The city’s Department of Business Affairs and Consumer Protection (BACP) has conducted more than 80 investigations into compliance with the flavour ban, and cited 17 businesses for violations.
A BACP spokesperson told ECigIntelligence that officers regularly patrol vaping businesses in the city – the third largest in the US – to check that all tobacco ordinances, including the minimum purchasing age of 21, are being implemented. “It is already something we had the staff for,” they said.
The department employs 40 investigators, six of whom work for the tobacco team, visiting an average of ten to 15 vaping and tobacco businesses a week. Officials are always on the hunt for violations, even if their case is focused on another ordinance.
The flavour ban approved by Chicago City Council in September 2020 allows for fines of between $1,000 and $5,000, dependent on factors such as willingness to settle and “the egregiousness” of the violation. Business owners can challenge the fines in court.

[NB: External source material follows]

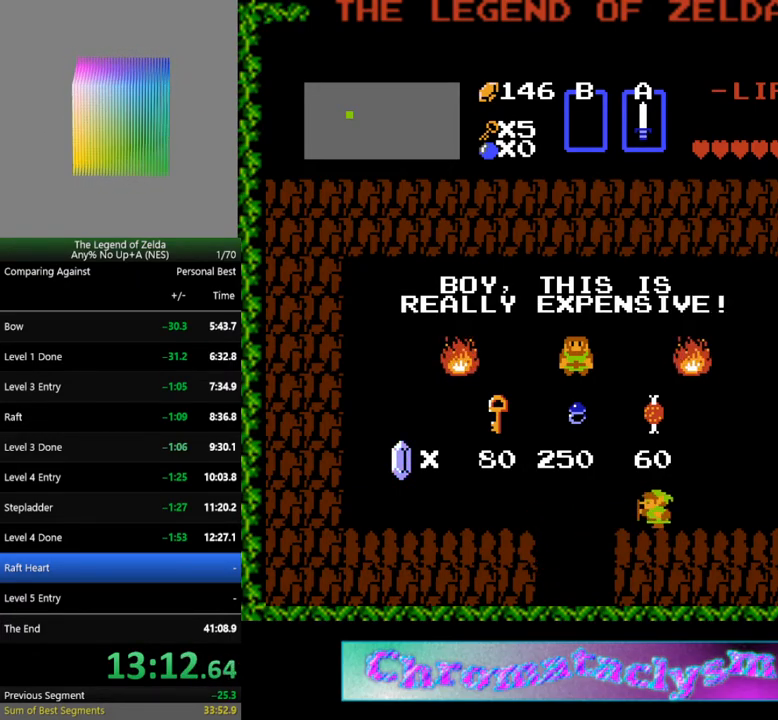
{"buttons": ["DPAD_UP"], "events": []}
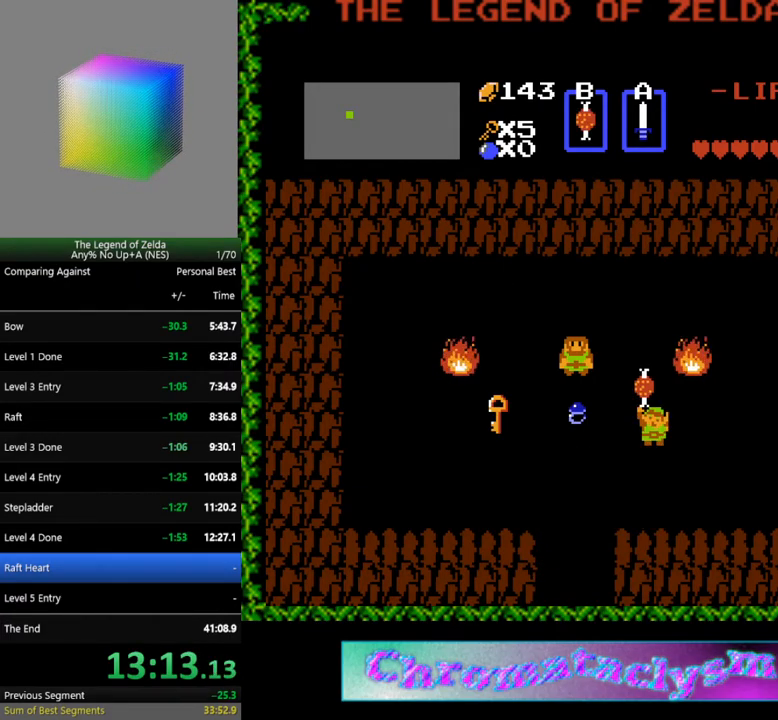
{"buttons": [], "events": [[50, "DPAD_UP", "up"]]}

One of the most aggressive enforcement actions taken by the city council so far is a lawsuit against local companies Equte LLC and Vapes.com for selling tobacco products to minors without using adequate age-verification tools and engaging in unfair competition and business practices.
According to the suit filed in the Northern District of Illinois: “Defendants’ website and social media pages show pictures of e-liquids that are brightly coloured and portray the candies or desserts that the e-liquids are supposed to taste like.”
With this legal action, Chicago mayor Lori Lightfoot believes the city’s message to vaping companies is clear. “If you break the law, we will go after you, especially if you try to sell to our youth,” she said.
What This Means: Chicago seems to have placed a high priority on compliance with the flavour ban adopted last September.
Gregory Conley, president of the American Vaping Association (AVA), warned that flavour bans generally lead to store closures and those that stayed open “often end up expanding into tobacco and smoke shop merchandise”.
“You take stores that were once available to be dedicated to getting smokers off of cigarettes, and now in order to survive they end up having to sell bongs and cigars,” he said. “The vast majority of adult vapers want flavours and without them, people seek out alternative means.”